Notwithstanding that the nation’s informal economy plays a pivotal role in the national economy, contributing over 58 per cent to the GDP and employing more than 75 per cent of the workforce, pension coverage for the vast segment of the population remains extremely low.
In 2019, the National Pension Commission (PenCom) introduced the MPP to extend pension benefits to workers in informal employment.
Six years down the line, enrolment figures remain alarmingly low.
Figures obtained by The Guardian showed that only 152,749 workers have enrolled as of October 2024, reflecting a participation rate of just 0.2 per cent of the 77 million workers in informal employment.
A joint study by FIWON, WIEGO, the International Labour Organisation (ILO), Africa Regional Organisation of the International Trade Union Confederation (ITUC-Africa), and the Africa Labour Research and Education Institute (ALREI), last year, identified barriers to enrolment and regular contributions and proposed evidence-based policy options for expanding coverage and improving the plan’s performance.
While they commended the establishment of the MPP, they urged that the Nigerian government take the issue of pensions seriously, stating that its current design and implementation fall short of what was needed to effectively serve the majority of the country’s workers in informal employment.
According to them, the sheer size of Nigeria’s informal economy and the number of self-employed individuals who are willing to save for retirement, given the proper support, represent an immense potential.
They warned that if reforms are not implemented quickly, the MPP risks continued underperformance and eventually, irrelevance.

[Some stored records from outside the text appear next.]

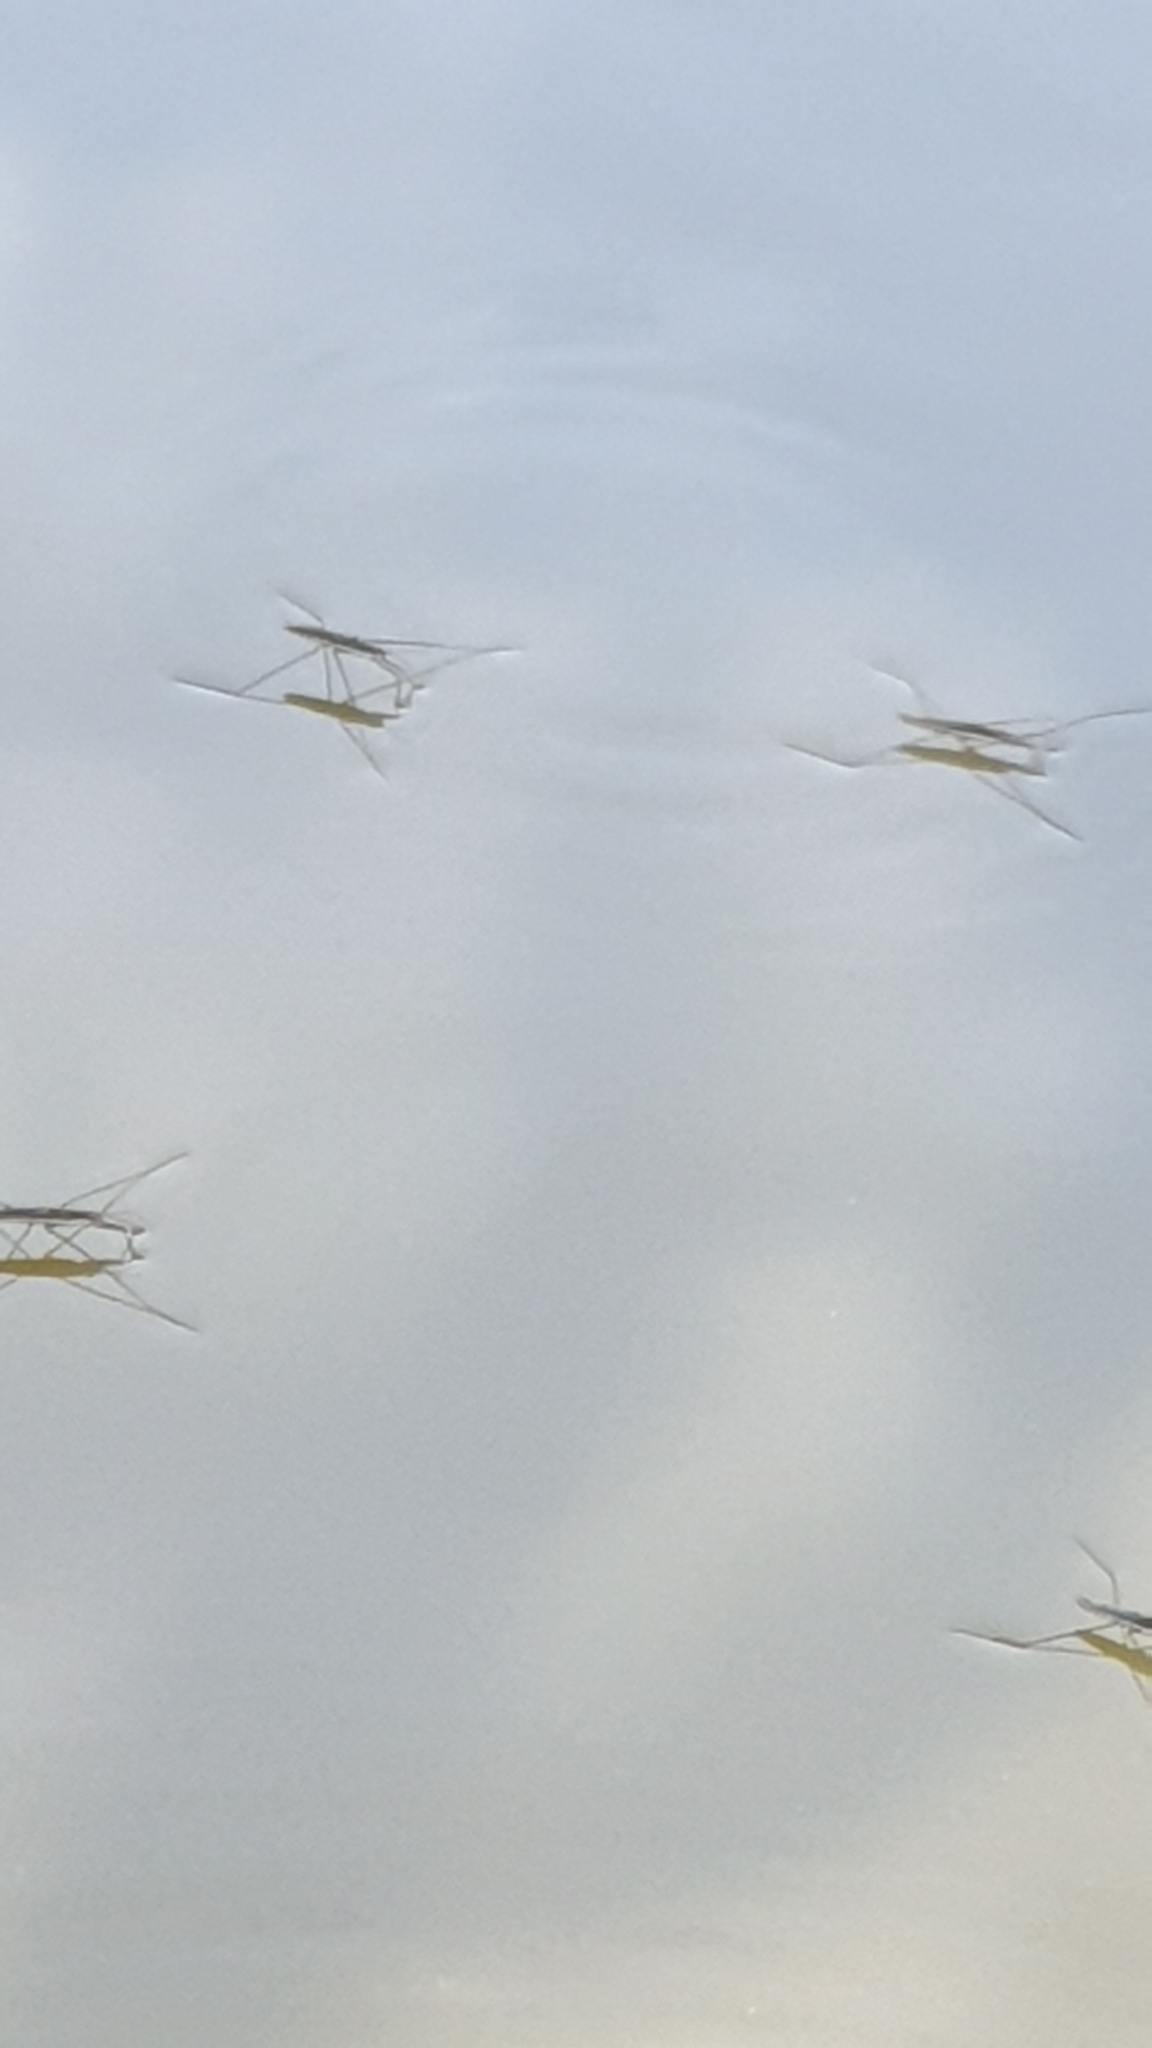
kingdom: Animalia
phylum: Arthropoda
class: Insecta
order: Hemiptera
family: Gerridae
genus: Aquarius
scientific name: Aquarius paludum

In evaluating and improving the adequacy of the country’s MPP scheme, the study recommended that the government contribute to self-employed workers’ MPP savings.
The report argued that a co-contribution from the government would be an important signal that the government is committed to safeguarding the savings in the MPP and ensuring its adequacy.
Secretary General of FIWON, Gbenga Komolafe, hinted at how the organisation had for years emphasised the importance of shared government contribution to ensuring long-term sustainability, effectiveness, and trustworthiness of the MPP.
“In 2015, PenCom met with us to seek input into what was later rolled out as MPP. Right from its inception, we made it clear that the scheme would work if the government could co-contribute as they do for public sector workers. We said this would encourage the uptake and the onboarding of members. There is a need for public participation and a co-contribution from the government, so that workers who are sceptical about the product will believe that the government will safeguard the pension and will not be responsible for losses. With this government contribution, the people would be confident in the scheme,” he said.
Komolafe noted that government co-contribution could be flexibly defined to balance cost and effectiveness.
According to him, a generous co-contribution would cost less than half of one per cent of Federal Credit spending and less than three per cent of all social protection spending.
Similarly, a key informant at a pension fund administrator (PFA) also suggested a partnership with the state and federal governments, where part of the tax generated from the sectors is paid back as social security.
When implemented, he said all the tax incentives would make their return on investment adequate.
It is recommended that pension fund administrators should be empowered to collaborate with unions, organisations of workers in informal employment, cooperatives, religious bodies, and local governments.
It also recommended that the processes should be simplified for checking balances and making withdrawals, as well as allowing for periodic review of benefits, among others.
With strategic interventions grounded in evidence, they argued that the MPP could make an important contribution towards a more inclusive pension system.